Equal moles of sulfur dioxide gas and oxygen gas are mixed in a flexible reaction vessel and then sparked to initiate the formation of gaseous sulfur trioxide. Assuming that the reaction goes to completion, what is the ratio of the final volume of the gas mixture to the initial volume of the gas mixture if both volumes are measured at the same temperature and pressure?

The balanced chemical equation for the reaction between sulfur dioxide and oxygen to form sulfur trioxide is: 2 SO2(g) + O2(g) -> 2 SO3(g) This equation shows that 2 moles of SO2 react with 1 mole of O2 to form 2 moles of SO3.

Initially, we have equal moles of SO2 and O2. Let's assume we have x moles of each gas. Before the reaction, there are: - x moles of SO2 - x moles of O2 According to the balanced chemical equation in Step 1, for every 2 moles of SO2, there is 1 mole of O2 consumed. Therefore, in our case, x moles of SO2 will completely react with x/2 moles of O2. This will leave us with x - x/2 = x/2 moles of O2 unreacted. After the reaction goes to completion, there are: - 0 moles of SO2 (all SO2 has reacted) - x/2 moles of O2 (unreacted) - x moles of SO3 (formed) The total moles of gas after the reaction are x + x/2 = 3x/2 moles.
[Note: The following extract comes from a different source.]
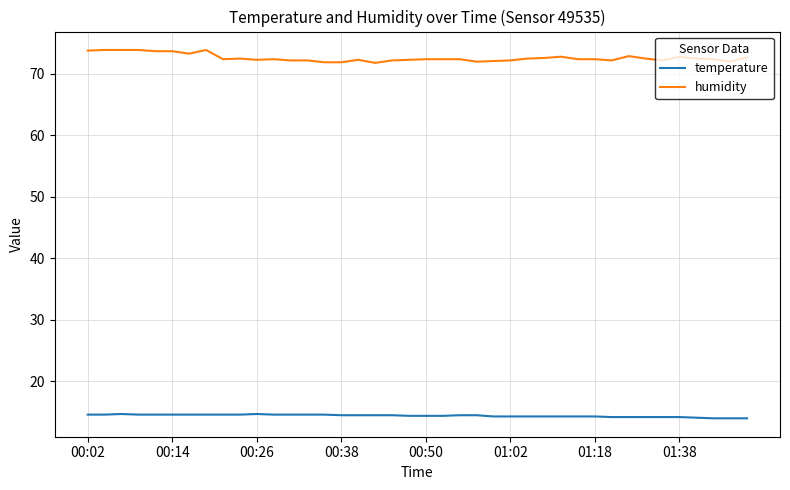

Which series has the widest spread of values?

humidity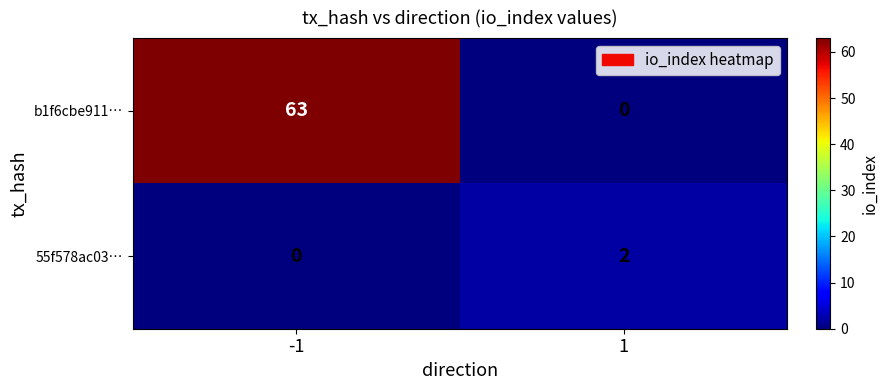

Between -1 and 1, which series saw the biggest shift?

b1f6cbe911…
Since the reaction is under constant temperature and pressure, we can use the ideal gas law (PV = nRT) to relate the volumes and moles of the gas mixture. Let V_initial and V_final represent the initial and final volumes of the gas mixture, respectively. Then: PV_initial = n_initial * RT PV_final = n_final * RT Since P, R, and T are constant for both cases, we can write the ratio of the final volume V_final to the initial volume V_initial: V_final / V_initial = (n_final * RT) / (n_initial * RT) The RT terms cancel out: V_final / V_initial = n_final / n_initial From Step 2, n_initial = 2x, and n_final = 3x/2: V_final / V_initial = (3x/2) / (2x) The x terms cancel out: V_final / V_initial = 3/4 So, the ratio of the final volume of the gas mixture to the initial volume of the gas mixture is 3/4.